Vladimir ya sabía cómo actuar…

Al amanecer, los rumores ya reptaban por los pasillos del palacio como serpientes venenosas:

¿Sabíais que la Sanadora ni siquiera es una Nyrithar verdadera?

Dicen que su madre maldijo al emperador con visiones falsas…

¿Y si su sangre es corrupta? ¿Y si la princesa Meiying está en peligro?

Hasta los sirvientes cuchicheaban, evitando mirar a Aisha cuando pasaba.

Ragnar lo notó primero.

— Alguien está envenenando más que el agua — gruñó, rompiendo un jarrón contra la pared cuando el séptimo príncipe Zacarías le contó lo que decían en los mercados.

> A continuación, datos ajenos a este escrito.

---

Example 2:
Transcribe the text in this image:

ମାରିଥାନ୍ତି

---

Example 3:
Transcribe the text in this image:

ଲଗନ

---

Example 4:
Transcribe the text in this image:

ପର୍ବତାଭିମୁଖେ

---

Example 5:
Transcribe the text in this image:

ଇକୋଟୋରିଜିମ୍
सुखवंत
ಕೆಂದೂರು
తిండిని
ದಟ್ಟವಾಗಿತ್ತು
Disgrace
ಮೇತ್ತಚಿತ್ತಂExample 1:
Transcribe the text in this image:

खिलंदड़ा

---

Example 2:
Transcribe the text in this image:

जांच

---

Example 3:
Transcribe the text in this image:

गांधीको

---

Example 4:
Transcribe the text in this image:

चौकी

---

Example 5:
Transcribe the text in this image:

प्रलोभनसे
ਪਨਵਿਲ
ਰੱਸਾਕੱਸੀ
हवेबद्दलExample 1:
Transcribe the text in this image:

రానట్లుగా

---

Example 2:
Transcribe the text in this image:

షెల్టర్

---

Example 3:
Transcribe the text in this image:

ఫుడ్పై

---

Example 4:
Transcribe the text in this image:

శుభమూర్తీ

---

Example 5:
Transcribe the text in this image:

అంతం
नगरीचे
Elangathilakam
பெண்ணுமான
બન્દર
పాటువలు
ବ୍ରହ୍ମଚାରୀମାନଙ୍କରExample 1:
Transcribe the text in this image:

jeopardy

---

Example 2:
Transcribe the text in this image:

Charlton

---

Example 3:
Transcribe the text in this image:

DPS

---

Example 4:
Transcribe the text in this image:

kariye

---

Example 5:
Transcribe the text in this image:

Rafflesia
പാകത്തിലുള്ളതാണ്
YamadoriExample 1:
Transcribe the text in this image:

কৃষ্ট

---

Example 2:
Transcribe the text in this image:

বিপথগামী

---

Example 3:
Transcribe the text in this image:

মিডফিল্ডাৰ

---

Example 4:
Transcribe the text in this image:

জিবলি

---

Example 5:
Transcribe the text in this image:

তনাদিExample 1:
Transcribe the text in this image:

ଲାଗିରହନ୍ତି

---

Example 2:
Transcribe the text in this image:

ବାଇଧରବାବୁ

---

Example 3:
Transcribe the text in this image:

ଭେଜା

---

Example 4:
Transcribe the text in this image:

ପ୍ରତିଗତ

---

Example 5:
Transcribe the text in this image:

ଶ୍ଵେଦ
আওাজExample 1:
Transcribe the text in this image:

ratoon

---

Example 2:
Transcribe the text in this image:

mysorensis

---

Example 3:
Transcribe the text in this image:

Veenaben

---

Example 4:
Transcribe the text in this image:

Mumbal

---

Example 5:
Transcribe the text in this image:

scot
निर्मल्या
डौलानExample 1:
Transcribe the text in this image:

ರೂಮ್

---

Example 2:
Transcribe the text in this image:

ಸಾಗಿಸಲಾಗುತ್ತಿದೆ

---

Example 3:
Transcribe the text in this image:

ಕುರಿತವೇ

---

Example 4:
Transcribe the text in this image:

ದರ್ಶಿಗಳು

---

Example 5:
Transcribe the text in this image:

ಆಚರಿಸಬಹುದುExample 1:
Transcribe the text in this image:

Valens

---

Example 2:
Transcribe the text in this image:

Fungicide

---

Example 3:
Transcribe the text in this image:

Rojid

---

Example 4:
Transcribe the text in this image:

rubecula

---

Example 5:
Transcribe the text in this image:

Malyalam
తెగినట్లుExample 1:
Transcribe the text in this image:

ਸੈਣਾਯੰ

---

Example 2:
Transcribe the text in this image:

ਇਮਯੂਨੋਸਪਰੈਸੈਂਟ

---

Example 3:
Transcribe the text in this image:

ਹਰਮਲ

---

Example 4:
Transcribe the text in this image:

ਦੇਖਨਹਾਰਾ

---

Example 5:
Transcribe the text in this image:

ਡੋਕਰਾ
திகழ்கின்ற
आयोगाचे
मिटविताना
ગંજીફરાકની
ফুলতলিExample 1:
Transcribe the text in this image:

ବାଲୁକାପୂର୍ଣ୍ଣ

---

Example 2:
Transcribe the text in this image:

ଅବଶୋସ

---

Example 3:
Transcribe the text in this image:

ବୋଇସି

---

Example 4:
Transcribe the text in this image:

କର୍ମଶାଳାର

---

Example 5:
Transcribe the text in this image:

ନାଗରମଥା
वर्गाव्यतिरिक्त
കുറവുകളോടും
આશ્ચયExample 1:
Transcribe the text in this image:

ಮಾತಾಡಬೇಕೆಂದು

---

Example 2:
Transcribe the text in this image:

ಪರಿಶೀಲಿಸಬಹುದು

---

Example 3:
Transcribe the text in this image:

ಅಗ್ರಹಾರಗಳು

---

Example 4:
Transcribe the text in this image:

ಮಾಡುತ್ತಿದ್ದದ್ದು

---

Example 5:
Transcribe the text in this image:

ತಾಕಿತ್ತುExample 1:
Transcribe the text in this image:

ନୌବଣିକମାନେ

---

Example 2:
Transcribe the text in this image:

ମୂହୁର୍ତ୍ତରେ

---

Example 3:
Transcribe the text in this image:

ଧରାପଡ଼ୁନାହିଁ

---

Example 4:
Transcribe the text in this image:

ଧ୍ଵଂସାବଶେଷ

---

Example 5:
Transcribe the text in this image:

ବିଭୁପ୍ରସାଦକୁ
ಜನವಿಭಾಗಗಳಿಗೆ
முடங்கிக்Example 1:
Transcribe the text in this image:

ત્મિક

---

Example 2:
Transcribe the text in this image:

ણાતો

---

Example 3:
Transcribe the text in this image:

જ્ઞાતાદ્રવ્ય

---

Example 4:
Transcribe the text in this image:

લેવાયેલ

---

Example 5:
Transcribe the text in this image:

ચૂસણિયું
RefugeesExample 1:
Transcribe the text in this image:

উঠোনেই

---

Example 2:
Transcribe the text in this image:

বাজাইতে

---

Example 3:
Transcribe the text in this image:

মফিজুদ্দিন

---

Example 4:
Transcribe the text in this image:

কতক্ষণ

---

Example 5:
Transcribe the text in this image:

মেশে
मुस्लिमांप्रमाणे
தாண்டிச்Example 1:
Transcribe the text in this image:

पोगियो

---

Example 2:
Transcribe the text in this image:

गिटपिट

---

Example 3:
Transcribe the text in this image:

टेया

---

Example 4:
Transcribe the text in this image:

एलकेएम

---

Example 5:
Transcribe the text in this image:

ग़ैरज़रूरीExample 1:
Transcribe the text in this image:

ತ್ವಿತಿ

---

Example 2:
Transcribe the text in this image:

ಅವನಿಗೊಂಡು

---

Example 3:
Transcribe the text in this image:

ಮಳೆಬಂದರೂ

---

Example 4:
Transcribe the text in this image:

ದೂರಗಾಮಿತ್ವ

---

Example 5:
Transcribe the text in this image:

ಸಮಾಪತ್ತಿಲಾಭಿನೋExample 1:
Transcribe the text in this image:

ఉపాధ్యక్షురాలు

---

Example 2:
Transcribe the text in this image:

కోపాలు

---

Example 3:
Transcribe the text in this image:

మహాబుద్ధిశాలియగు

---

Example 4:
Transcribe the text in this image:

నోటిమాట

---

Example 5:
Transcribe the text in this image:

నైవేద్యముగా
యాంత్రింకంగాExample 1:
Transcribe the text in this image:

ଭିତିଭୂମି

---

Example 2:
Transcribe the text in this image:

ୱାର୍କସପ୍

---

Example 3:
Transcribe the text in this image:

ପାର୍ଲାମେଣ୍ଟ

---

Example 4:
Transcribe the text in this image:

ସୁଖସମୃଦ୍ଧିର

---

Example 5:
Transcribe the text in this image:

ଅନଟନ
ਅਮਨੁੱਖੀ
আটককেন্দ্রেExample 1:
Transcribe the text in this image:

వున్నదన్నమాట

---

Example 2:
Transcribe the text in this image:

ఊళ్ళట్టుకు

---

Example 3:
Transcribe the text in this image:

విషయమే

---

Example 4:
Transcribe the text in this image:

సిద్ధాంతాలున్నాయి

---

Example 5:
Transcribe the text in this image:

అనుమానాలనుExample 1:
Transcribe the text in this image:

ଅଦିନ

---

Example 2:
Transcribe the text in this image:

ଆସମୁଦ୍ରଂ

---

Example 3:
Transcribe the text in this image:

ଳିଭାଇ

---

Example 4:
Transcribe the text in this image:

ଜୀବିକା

Aisha, sentada junto a la ventana, observaba sus propias manos. Las marcas de Nyrith brillaban, pero ahora… ¿eran más tenues?

— No importa — mintió, aunque el corazón le pesaba como una roca — el eclipse es lo único que cuenta.

Pero esa noche, cuando Meiying lloró en sus brazos, la pequeña princesa miró hacia la puerta con sus ojos grises y dorados… como si algo oscuro acechara más allá.

Mientras tanto, en las profundidades del palacio, Vladimir ofrecía un trato a Kael:

— Ayúdame a desacreditarla, y tu pueblo será elevado como aliados del Imperio. No más escondites. No más cazas.

Kael, ahora vestido con sedas que no merecía, sonrió por primera vez.

— ¿Y Aisha?

Vladimir le pasó un dedo por el filo de la copa.

— Cuando caiga… quiero que sea usted quien le corte el pelo negro. Para que todos vean lo que siempre fue: una impostora.

Y en la luna, ese anillo carmesí creció un poco más.